§ **ASSIGNMENT**
Transcribe the entries exactly. Omit the pictures.

§ **MATERIAL SHOWN**
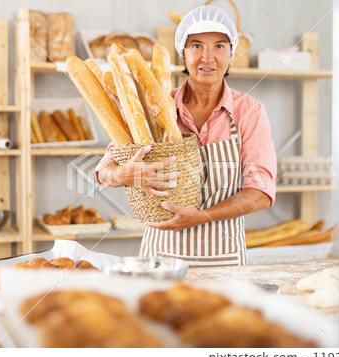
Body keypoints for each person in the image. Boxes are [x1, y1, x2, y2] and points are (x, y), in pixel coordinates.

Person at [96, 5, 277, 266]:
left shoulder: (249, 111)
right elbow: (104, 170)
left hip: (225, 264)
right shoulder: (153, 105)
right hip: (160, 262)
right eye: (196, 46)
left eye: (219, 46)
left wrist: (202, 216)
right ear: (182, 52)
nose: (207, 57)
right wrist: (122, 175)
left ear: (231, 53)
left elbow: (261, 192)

§ **TASK RESPONSE**
Body keypoints for each person in the image. Boxes are [x1, y1, x2, y2] and points are (x, y), in pixel coordinates.

Person at [96, 5, 277, 266]:
left shoulder: (249, 111)
right elbow: (104, 170)
left hip: (225, 264)
right shoulder: (153, 105)
right hip: (160, 262)
right eye: (196, 46)
left eye: (219, 46)
left wrist: (202, 216)
right ear: (182, 52)
nose: (207, 57)
right wrist: (122, 175)
left ear: (231, 53)
left elbow: (261, 192)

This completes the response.